Shedet (Dec 2017)
DENISOVA CAVE: A PROMINENT PALEOLITHIC SITE IN NORTH ASIA
Abstract
Denisova Cave is situated in the Altai region of Siberia (Russia). It contains more than twenty layers of excavated artifacts indicative hominin occupation dating as far back as 280,000 years BP and as recent as the Middle Ages. The archaeological materials from the Pleistocene deposits are some of the most important sources of information regarding the Paleolithic age in Northern Asia. In the Pleistocene layers of the cave a finger bone (2008) was unearthed within stratum 11 belonging to a six or seven year-old unknown hominin girl that dates back roughly between 48,000 and 30,000 years.
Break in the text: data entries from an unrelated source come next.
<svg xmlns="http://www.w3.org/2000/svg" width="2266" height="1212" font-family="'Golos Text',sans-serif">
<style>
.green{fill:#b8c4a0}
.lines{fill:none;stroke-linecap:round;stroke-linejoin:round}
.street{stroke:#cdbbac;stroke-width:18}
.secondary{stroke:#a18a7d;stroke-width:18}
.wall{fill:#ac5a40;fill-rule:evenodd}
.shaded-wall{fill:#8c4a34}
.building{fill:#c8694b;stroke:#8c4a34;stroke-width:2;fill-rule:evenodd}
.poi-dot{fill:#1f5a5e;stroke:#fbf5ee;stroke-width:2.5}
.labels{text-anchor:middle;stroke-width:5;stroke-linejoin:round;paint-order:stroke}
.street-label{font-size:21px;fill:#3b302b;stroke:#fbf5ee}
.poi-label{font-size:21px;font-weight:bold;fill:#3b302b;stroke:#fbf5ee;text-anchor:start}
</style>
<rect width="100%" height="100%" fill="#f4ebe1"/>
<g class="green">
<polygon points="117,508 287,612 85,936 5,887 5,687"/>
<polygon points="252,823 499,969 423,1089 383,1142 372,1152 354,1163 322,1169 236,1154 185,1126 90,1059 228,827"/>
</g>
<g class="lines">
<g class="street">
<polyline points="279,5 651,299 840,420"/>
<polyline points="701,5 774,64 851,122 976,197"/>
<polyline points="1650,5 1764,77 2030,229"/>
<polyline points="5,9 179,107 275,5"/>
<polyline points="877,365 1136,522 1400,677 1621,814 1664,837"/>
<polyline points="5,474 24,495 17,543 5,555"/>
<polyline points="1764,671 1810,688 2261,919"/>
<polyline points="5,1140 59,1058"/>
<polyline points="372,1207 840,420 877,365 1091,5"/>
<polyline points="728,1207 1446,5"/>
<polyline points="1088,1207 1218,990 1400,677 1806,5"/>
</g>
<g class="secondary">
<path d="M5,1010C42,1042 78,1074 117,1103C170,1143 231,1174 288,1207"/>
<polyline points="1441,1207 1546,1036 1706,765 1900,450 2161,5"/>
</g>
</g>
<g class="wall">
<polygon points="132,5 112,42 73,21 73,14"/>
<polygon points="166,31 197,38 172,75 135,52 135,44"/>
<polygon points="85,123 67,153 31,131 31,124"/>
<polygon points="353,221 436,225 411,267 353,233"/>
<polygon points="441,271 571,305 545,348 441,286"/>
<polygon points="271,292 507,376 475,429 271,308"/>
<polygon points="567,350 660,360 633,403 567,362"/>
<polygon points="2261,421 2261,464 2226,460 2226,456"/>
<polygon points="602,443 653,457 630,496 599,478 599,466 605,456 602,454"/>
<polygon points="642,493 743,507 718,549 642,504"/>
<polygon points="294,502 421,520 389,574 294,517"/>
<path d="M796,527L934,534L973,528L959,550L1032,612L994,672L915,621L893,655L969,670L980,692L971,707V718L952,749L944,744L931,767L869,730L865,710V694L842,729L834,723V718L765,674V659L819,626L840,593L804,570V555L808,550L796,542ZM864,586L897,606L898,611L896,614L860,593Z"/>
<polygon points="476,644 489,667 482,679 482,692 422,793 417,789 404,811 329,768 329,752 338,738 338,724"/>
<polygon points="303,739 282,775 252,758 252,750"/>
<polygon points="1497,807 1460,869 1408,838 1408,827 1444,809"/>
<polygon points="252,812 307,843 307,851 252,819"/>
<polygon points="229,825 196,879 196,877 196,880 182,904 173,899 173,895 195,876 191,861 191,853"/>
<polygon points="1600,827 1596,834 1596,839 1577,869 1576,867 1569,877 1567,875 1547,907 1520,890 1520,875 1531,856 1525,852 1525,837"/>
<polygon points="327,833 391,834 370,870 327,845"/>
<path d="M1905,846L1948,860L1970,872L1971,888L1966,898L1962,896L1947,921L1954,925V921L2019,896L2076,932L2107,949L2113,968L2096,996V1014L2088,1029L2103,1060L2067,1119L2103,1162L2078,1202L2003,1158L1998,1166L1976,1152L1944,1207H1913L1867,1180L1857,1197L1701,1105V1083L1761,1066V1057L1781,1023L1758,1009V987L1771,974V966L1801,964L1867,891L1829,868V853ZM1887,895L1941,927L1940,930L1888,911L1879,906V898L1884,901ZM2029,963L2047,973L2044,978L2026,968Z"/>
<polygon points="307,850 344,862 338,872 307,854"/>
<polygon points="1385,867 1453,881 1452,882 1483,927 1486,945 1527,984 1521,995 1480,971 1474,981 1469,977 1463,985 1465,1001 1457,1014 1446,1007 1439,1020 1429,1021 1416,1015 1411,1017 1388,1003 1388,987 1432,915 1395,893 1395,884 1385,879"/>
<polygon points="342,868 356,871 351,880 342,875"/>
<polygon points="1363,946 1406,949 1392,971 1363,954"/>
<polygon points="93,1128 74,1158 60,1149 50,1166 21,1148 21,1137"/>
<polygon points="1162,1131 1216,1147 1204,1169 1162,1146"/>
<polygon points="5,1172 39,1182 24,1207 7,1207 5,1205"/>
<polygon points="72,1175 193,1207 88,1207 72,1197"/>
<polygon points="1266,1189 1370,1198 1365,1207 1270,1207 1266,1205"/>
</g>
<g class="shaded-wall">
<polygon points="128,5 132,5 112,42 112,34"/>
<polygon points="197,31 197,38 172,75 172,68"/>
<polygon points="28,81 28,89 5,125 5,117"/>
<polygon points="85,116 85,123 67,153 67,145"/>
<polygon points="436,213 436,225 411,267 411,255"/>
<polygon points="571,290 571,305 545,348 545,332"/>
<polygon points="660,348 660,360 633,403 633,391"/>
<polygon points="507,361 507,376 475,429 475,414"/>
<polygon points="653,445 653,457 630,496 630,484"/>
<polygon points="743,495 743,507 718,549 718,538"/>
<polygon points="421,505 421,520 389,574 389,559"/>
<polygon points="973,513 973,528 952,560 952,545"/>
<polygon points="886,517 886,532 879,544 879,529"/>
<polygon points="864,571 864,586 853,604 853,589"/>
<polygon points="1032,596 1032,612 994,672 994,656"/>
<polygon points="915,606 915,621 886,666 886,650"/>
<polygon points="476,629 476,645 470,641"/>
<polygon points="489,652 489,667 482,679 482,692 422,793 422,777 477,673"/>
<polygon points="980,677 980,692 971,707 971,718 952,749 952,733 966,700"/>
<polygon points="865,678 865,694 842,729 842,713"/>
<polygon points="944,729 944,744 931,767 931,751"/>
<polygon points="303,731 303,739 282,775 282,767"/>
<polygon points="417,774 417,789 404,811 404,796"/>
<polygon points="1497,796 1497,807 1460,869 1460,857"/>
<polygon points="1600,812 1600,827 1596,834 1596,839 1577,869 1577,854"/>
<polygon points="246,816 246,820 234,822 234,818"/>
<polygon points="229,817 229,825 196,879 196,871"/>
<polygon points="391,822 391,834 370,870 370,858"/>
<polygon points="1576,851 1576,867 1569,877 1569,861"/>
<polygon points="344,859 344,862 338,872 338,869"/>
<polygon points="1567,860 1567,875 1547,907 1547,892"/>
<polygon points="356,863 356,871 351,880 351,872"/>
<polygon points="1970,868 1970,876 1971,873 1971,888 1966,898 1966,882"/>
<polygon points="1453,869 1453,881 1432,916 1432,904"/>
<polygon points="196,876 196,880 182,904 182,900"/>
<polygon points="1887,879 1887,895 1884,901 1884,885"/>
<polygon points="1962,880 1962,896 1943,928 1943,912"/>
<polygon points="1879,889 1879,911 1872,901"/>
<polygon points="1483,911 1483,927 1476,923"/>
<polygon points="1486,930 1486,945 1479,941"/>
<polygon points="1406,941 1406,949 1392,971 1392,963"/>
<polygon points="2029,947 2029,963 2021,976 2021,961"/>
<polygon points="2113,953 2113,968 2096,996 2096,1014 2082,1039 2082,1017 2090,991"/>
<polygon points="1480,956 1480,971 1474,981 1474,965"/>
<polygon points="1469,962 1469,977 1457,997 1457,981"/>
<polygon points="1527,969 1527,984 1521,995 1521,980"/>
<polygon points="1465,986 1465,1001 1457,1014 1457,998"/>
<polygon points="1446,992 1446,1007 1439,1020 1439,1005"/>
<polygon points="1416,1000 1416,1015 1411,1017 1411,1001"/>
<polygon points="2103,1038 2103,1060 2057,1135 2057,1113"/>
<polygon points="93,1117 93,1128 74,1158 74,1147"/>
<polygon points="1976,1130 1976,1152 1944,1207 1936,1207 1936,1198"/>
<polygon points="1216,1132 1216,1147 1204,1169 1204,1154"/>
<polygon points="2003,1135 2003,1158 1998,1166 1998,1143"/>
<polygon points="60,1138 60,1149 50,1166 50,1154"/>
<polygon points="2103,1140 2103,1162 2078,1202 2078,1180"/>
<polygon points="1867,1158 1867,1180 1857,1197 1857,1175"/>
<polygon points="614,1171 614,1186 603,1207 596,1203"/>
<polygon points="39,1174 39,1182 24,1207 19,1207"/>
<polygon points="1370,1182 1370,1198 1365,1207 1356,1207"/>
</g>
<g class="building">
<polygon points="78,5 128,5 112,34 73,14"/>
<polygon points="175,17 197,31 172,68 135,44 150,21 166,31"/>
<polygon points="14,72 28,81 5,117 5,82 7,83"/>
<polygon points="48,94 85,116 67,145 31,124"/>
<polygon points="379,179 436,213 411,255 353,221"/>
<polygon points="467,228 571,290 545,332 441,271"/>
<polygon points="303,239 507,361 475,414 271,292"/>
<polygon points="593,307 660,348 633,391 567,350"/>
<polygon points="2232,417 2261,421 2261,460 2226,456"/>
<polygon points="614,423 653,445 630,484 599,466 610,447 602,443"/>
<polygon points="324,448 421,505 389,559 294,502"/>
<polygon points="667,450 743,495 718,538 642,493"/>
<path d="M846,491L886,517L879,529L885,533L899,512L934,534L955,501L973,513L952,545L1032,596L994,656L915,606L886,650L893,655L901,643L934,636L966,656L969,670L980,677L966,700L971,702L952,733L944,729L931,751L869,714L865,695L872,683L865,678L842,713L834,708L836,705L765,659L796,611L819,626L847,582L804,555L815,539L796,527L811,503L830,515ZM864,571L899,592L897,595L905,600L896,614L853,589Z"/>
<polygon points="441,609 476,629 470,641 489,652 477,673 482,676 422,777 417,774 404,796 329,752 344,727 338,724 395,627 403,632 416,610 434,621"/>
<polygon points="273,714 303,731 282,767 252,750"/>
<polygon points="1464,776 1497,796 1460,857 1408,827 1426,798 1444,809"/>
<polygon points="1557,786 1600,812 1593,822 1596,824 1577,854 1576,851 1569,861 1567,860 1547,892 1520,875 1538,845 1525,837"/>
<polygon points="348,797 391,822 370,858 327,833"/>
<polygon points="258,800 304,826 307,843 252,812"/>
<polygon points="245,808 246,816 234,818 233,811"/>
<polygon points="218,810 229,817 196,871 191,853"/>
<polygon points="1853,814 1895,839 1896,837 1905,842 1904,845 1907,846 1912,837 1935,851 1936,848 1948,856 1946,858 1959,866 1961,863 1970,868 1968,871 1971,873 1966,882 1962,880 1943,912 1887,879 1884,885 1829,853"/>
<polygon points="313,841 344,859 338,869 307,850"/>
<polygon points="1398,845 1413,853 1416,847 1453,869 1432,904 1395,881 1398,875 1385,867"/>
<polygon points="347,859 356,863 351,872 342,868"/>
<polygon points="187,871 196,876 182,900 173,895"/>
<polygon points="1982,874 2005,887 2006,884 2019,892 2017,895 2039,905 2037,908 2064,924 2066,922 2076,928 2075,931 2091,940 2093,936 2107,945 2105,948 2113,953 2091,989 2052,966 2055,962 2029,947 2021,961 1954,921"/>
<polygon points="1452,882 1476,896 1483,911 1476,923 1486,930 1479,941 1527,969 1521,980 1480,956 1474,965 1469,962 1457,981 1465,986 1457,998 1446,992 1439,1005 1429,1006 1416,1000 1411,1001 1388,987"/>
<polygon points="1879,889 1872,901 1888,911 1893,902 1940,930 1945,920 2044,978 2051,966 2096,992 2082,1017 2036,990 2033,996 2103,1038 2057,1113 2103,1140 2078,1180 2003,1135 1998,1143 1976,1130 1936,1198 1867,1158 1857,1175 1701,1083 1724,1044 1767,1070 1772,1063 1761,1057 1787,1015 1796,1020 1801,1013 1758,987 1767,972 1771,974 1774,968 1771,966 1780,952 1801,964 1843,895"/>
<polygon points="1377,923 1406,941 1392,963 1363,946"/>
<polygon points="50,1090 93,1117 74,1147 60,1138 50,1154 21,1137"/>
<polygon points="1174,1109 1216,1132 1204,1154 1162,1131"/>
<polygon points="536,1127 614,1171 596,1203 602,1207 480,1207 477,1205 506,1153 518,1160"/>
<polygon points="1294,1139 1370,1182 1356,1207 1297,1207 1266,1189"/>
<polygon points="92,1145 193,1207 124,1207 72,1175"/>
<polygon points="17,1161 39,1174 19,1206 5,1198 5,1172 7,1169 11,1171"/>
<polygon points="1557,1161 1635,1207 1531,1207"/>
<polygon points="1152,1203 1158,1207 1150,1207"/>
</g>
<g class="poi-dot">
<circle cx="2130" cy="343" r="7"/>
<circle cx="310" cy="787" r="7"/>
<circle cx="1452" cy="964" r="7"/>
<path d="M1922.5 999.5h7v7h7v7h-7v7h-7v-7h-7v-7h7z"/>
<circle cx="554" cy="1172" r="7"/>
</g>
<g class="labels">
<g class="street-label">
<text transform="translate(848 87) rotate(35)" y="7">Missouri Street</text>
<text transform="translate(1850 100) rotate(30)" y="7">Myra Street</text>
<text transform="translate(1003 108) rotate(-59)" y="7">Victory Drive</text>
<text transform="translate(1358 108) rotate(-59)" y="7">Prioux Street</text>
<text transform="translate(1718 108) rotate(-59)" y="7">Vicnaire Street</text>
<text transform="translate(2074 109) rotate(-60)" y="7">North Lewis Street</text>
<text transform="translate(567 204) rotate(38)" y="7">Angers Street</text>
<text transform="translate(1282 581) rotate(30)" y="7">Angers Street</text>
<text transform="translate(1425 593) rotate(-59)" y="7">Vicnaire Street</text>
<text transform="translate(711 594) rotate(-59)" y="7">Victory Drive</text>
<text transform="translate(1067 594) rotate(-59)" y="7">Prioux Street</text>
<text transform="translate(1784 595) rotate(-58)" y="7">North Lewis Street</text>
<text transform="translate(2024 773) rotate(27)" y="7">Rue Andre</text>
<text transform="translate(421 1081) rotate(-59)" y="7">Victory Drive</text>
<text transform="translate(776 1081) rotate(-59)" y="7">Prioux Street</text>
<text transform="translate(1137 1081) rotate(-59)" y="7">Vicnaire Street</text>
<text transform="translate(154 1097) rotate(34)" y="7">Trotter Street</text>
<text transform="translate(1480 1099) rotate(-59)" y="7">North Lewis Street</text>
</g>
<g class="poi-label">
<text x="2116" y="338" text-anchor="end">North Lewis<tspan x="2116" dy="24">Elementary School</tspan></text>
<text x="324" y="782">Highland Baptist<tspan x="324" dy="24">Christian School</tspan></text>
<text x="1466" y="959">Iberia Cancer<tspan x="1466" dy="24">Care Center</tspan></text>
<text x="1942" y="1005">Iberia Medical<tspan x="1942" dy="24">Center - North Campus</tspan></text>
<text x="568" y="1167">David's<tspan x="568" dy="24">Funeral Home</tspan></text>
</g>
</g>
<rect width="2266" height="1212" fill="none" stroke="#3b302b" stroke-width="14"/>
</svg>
Later it was established that this bone belonged to a human whose mitochondrial DNA is distinct from the DNA of Neanderthals and anatomically modern humans; it belongs to a new kind of hominins called Homo sapiens altaiensis – “Denisovans”. This paper aims to shed more light on the analysis of the materials discovered within the Pleistocene layers of the cave (lithis tools, faunal, and human remains), demonstrating how multidisciplinary research and applying the scientific method in analysing a single site could reveal such unexpected, previously unknown facts, thus casting a new light on Paleolithic life in this region of North Asia.